→ Source material:
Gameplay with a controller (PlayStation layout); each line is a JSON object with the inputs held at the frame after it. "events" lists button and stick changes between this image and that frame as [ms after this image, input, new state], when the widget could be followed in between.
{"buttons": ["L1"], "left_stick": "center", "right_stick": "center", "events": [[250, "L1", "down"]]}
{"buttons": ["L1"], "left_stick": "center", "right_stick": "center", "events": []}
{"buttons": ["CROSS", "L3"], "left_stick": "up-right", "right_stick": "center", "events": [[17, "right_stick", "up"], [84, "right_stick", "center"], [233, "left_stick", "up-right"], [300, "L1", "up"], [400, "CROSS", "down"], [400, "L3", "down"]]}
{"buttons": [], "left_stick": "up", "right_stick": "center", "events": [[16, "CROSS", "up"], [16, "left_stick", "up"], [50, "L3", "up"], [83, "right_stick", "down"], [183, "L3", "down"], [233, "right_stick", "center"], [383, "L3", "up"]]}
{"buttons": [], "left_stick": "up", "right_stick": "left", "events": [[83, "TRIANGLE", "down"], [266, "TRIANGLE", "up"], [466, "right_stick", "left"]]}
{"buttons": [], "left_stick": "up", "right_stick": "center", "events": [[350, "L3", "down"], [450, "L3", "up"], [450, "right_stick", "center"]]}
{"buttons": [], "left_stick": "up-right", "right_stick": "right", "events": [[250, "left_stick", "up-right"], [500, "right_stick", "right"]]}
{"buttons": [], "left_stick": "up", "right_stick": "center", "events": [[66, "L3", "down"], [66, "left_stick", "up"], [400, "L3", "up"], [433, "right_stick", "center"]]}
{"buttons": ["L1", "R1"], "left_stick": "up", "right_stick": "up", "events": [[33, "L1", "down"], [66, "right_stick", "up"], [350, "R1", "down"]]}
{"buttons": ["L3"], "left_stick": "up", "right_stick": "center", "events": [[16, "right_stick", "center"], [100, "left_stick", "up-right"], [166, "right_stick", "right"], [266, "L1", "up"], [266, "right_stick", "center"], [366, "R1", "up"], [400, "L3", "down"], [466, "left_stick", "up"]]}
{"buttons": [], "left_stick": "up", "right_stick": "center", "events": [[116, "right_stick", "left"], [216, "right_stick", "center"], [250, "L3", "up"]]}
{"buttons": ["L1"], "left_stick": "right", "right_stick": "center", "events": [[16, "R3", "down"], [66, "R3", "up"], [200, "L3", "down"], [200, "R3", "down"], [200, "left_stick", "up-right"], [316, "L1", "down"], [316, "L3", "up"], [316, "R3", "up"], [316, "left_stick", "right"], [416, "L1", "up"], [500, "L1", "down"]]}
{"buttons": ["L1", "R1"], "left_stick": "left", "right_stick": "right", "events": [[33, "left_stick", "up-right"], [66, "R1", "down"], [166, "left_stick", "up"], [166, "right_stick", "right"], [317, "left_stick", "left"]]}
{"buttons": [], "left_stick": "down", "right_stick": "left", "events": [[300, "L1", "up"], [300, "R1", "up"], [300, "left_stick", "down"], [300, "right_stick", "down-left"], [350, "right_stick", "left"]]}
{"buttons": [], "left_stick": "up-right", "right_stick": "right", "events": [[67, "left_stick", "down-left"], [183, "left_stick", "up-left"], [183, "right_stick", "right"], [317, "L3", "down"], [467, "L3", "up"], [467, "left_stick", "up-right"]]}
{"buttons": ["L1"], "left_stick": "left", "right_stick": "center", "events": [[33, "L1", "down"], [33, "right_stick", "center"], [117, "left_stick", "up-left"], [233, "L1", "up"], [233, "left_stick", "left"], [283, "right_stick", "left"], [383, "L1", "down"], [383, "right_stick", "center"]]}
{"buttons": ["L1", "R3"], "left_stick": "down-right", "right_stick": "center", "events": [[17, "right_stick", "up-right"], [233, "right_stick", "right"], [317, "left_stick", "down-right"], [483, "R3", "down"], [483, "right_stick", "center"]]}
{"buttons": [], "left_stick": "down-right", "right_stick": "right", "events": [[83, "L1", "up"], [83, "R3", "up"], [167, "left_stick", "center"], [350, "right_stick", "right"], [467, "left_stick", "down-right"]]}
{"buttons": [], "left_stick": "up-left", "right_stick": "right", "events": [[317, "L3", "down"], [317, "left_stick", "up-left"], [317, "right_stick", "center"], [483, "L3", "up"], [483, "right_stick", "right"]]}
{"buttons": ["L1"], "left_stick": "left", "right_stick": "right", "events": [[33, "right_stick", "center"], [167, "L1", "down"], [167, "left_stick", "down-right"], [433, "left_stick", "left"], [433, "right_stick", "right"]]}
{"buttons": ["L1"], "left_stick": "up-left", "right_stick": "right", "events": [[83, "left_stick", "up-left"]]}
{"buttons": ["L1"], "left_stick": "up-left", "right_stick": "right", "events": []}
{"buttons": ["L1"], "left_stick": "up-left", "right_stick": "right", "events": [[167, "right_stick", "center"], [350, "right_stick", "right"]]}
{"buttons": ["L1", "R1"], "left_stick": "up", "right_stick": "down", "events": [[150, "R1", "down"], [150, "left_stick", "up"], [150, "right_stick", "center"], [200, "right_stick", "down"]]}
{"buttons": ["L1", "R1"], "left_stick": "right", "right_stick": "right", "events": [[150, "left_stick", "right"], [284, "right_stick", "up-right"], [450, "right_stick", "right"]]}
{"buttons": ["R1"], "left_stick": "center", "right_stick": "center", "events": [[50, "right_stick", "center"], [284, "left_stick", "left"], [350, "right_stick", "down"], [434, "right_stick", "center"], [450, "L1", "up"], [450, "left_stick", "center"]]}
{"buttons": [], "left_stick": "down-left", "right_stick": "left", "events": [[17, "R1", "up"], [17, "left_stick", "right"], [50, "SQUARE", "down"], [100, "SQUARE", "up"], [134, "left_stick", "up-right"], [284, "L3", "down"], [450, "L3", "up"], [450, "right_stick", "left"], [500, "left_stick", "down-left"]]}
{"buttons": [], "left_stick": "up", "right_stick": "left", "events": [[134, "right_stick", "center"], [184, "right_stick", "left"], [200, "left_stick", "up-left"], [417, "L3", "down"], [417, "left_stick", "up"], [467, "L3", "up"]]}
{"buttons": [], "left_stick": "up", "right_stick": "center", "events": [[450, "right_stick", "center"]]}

→ Work to be completed: Print out all the entries precisely as written.

→ Result below:
Gameplay with a controller (PlayStation layout); each line is a JSON object with the inputs held at the frame after it. "events" lists button and stick changes between this image and that frame as [ms after this image, input, new state], when the widget could be followed in between.
{"buttons": ["L1"], "left_stick": "center", "right_stick": "center", "events": [[250, "L1", "down"]]}
{"buttons": ["L1"], "left_stick": "center", "right_stick": "center", "events": []}
{"buttons": ["CROSS", "L3"], "left_stick": "up-right", "right_stick": "center", "events": [[17, "right_stick", "up"], [84, "right_stick", "center"], [233, "left_stick", "up-right"], [300, "L1", "up"], [400, "CROSS", "down"], [400, "L3", "down"]]}
{"buttons": [], "left_stick": "up", "right_stick": "center", "events": [[16, "CROSS", "up"], [16, "left_stick", "up"], [50, "L3", "up"], [83, "right_stick", "down"], [183, "L3", "down"], [233, "right_stick", "center"], [383, "L3", "up"]]}
{"buttons": [], "left_stick": "up", "right_stick": "left", "events": [[83, "TRIANGLE", "down"], [266, "TRIANGLE", "up"], [466, "right_stick", "left"]]}
{"buttons": [], "left_stick": "up", "right_stick": "center", "events": [[350, "L3", "down"], [450, "L3", "up"], [450, "right_stick", "center"]]}
{"buttons": [], "left_stick": "up-right", "right_stick": "right", "events": [[250, "left_stick", "up-right"], [500, "right_stick", "right"]]}
{"buttons": [], "left_stick": "up", "right_stick": "center", "events": [[66, "L3", "down"], [66, "left_stick", "up"], [400, "L3", "up"], [433, "right_stick", "center"]]}
{"buttons": ["L1", "R1"], "left_stick": "up", "right_stick": "up", "events": [[33, "L1", "down"], [66, "right_stick", "up"], [350, "R1", "down"]]}
{"buttons": ["L3"], "left_stick": "up", "right_stick": "center", "events": [[16, "right_stick", "center"], [100, "left_stick", "up-right"], [166, "right_stick", "right"], [266, "L1", "up"], [266, "right_stick", "center"], [366, "R1", "up"], [400, "L3", "down"], [466, "left_stick", "up"]]}
{"buttons": [], "left_stick": "up", "right_stick": "center", "events": [[116, "right_stick", "left"], [216, "right_stick", "center"], [250, "L3", "up"]]}
{"buttons": ["L1"], "left_stick": "right", "right_stick": "center", "events": [[16, "R3", "down"], [66, "R3", "up"], [200, "L3", "down"], [200, "R3", "down"], [200, "left_stick", "up-right"], [316, "L1", "down"], [316, "L3", "up"], [316, "R3", "up"], [316, "left_stick", "right"], [416, "L1", "up"], [500, "L1", "down"]]}
{"buttons": ["L1", "R1"], "left_stick": "left", "right_stick": "right", "events": [[33, "left_stick", "up-right"], [66, "R1", "down"], [166, "left_stick", "up"], [166, "right_stick", "right"], [317, "left_stick", "left"]]}
{"buttons": [], "left_stick": "down", "right_stick": "left", "events": [[300, "L1", "up"], [300, "R1", "up"], [300, "left_stick", "down"], [300, "right_stick", "down-left"], [350, "right_stick", "left"]]}
{"buttons": [], "left_stick": "up-right", "right_stick": "right", "events": [[67, "left_stick", "down-left"], [183, "left_stick", "up-left"], [183, "right_stick", "right"], [317, "L3", "down"], [467, "L3", "up"], [467, "left_stick", "up-right"]]}
{"buttons": ["L1"], "left_stick": "left", "right_stick": "center", "events": [[33, "L1", "down"], [33, "right_stick", "center"], [117, "left_stick", "up-left"], [233, "L1", "up"], [233, "left_stick", "left"], [283, "right_stick", "left"], [383, "L1", "down"], [383, "right_stick", "center"]]}
{"buttons": ["L1", "R3"], "left_stick": "down-right", "right_stick": "center", "events": [[17, "right_stick", "up-right"], [233, "right_stick", "right"], [317, "left_stick", "down-right"], [483, "R3", "down"], [483, "right_stick", "center"]]}
{"buttons": [], "left_stick": "down-right", "right_stick": "right", "events": [[83, "L1", "up"], [83, "R3", "up"], [167, "left_stick", "center"], [350, "right_stick", "right"], [467, "left_stick", "down-right"]]}
{"buttons": [], "left_stick": "up-left", "right_stick": "right", "events": [[317, "L3", "down"], [317, "left_stick", "up-left"], [317, "right_stick", "center"], [483, "L3", "up"], [483, "right_stick", "right"]]}
{"buttons": ["L1"], "left_stick": "left", "right_stick": "right", "events": [[33, "right_stick", "center"], [167, "L1", "down"], [167, "left_stick", "down-right"], [433, "left_stick", "left"], [433, "right_stick", "right"]]}
{"buttons": ["L1"], "left_stick": "up-left", "right_stick": "right", "events": [[83, "left_stick", "up-left"]]}
{"buttons": ["L1"], "left_stick": "up-left", "right_stick": "right", "events": []}
{"buttons": ["L1"], "left_stick": "up-left", "right_stick": "right", "events": [[167, "right_stick", "center"], [350, "right_stick", "right"]]}
{"buttons": ["L1", "R1"], "left_stick": "up", "right_stick": "down", "events": [[150, "R1", "down"], [150, "left_stick", "up"], [150, "right_stick", "center"], [200, "right_stick", "down"]]}
{"buttons": ["L1", "R1"], "left_stick": "right", "right_stick": "right", "events": [[150, "left_stick", "right"], [284, "right_stick", "up-right"], [450, "right_stick", "right"]]}
{"buttons": ["R1"], "left_stick": "center", "right_stick": "center", "events": [[50, "right_stick", "center"], [284, "left_stick", "left"], [350, "right_stick", "down"], [434, "right_stick", "center"], [450, "L1", "up"], [450, "left_stick", "center"]]}
{"buttons": [], "left_stick": "down-left", "right_stick": "left", "events": [[17, "R1", "up"], [17, "left_stick", "right"], [50, "SQUARE", "down"], [100, "SQUARE", "up"], [134, "left_stick", "up-right"], [284, "L3", "down"], [450, "L3", "up"], [450, "right_stick", "left"], [500, "left_stick", "down-left"]]}
{"buttons": [], "left_stick": "up", "right_stick": "left", "events": [[134, "right_stick", "center"], [184, "right_stick", "left"], [200, "left_stick", "up-left"], [417, "L3", "down"], [417, "left_stick", "up"], [467, "L3", "up"]]}
{"buttons": [], "left_stick": "up", "right_stick": "center", "events": [[450, "right_stick", "center"]]}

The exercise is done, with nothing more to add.